- TASK PROMPT: Each line of the listing that includes the string "assign" needs to be located and copied.

——————

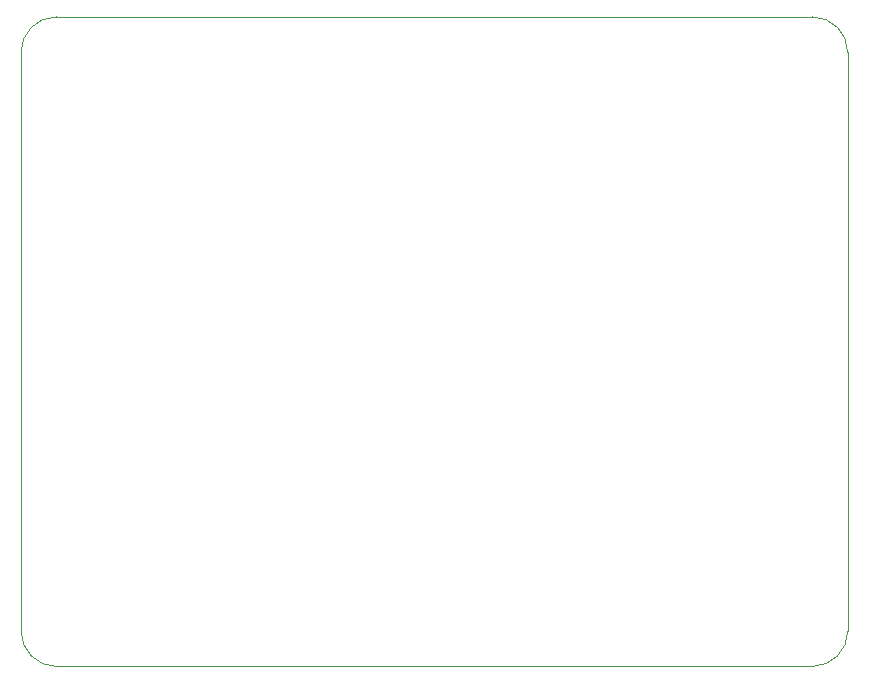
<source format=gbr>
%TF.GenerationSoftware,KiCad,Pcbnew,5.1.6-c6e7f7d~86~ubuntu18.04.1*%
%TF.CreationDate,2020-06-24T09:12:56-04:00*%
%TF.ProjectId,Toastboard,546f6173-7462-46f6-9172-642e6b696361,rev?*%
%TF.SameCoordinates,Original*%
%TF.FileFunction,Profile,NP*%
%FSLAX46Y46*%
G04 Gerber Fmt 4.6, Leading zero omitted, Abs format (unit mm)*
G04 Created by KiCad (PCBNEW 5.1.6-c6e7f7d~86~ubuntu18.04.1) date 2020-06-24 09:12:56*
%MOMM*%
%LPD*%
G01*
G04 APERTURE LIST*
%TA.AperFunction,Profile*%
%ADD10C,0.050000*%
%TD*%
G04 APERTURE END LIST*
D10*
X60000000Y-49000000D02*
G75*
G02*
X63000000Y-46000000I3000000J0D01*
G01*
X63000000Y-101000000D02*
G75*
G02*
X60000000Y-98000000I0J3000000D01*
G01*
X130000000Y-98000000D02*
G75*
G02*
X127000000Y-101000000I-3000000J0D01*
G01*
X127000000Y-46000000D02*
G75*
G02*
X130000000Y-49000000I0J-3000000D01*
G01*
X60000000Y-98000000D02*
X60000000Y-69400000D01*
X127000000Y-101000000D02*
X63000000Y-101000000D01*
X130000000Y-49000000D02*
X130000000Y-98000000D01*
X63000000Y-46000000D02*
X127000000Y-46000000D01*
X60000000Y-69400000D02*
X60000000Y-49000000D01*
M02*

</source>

——————

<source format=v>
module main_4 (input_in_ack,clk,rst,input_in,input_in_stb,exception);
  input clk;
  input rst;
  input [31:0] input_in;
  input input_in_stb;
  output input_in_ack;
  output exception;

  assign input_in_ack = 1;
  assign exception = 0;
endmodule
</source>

——————

- EXERCISE ANSWER:
  assign input_in_ack = 1;
  assign exception = 0;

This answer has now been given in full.